Along the riverfront is where you can find Sungai and Sungai Gold, elegantly perched to provide unimpeded views of the vast palms and tangled jungle all around.

Whilst staying with us in Cepaka you can choose to witness typical traditional life at first hand. Working together towards a common goal, men and women set out at dawn to their fields, ploughing, irrigating, planting, and harvesting. In the village compound they gather to make delicate and colourful offerings for their ancestral forbears and Hindu deities, and carry out other village activities, which involve all members of the community. Balinese call this “gotong royong”, which means helping each other, or community teamwork.

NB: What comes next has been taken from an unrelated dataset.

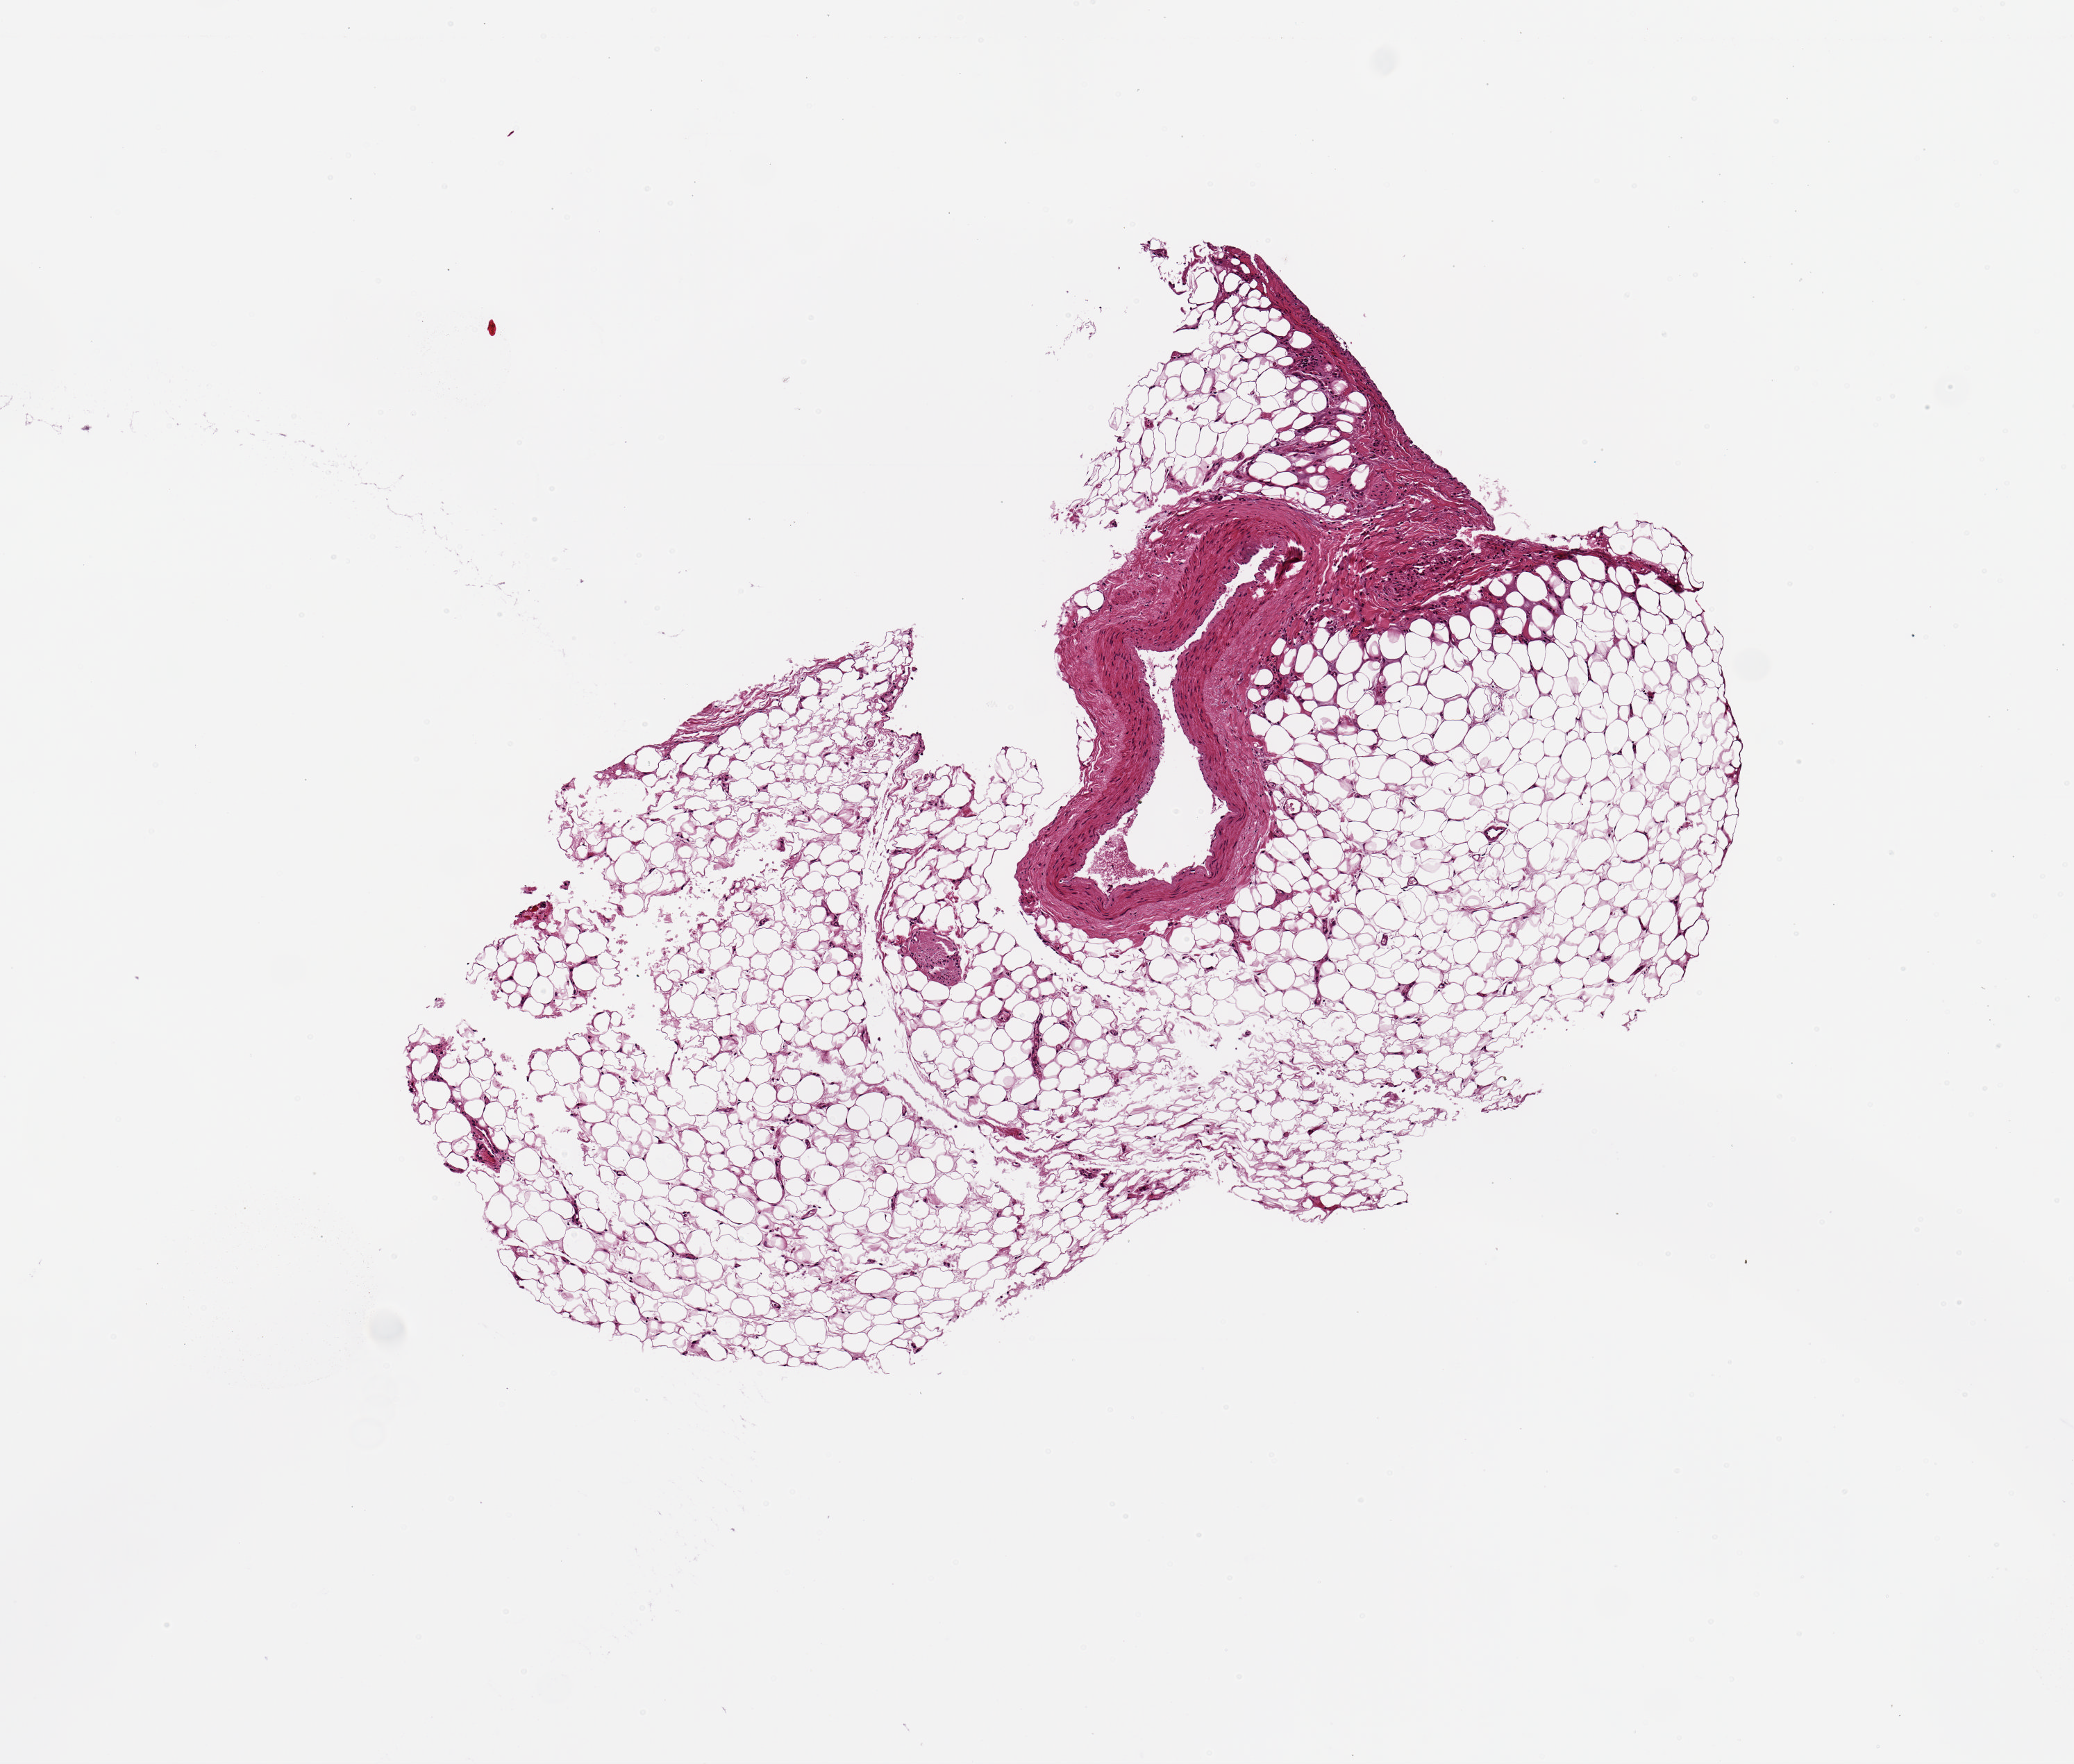
Digitized H&E-stained section — a low-resolution overview of the entire scanned area, about 5.9 x 5.0 mm; PAXgene-fixed paraffin-embedded (PFPE) section; target tissue: coronary artery; donor tissue sample. Donor sex: male.
Review note (as recorded): 4x1.8mmfat surrounds a 1 x0.2mm artery.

This community spirit, untiring religious devotion, and the fact that the people work closely with nature epitomize their “trihita karana” philosophy of the interconnection between man, nature and the divine. There are no restaurants, cafes or even shops bigger than tiny stores selling the most basic supplies. There are just lanes of typical sprawling Balinese house compounds, several temples including the main one that we are fortunate to sit below, and a handful of workshops producing some of the handcrafts that fill tourist shops in Ubud or Kuta. Mobile phones, motorbikes and televisions are the modern day additions. We are part of this community.

The cultural benefits of staying within a beautiful traditional village are compelling. The packaging of culture is inevitable with mass tourism, and in Bali, visitors typically encounter it through carefully choreographed performances. You won’t find anything staged in this authentic village. But that doesn’t mean you won’t witness a temple ceremony or an even more intimate rite of passage in someone’s home. It really just depends on what’s happening that day.

Our guests delight in the opportunity to be shown around the rice field-cocooned local village by the manager MADE, including a visit for children to the local primary school, and maybe even a visit to his own family temple and compound. MADE’s knowledge of the village is laced with folk wisdom passed down through the generations.

The Balinese take the mundane and elevate it to a celebration, giving thanks for every aspect of their life. The amazing thing about being in Bali is that you feel part of the culture and can’t help but be caught up in the spirit.

We found Cepaka has something very spiritual and magical about it.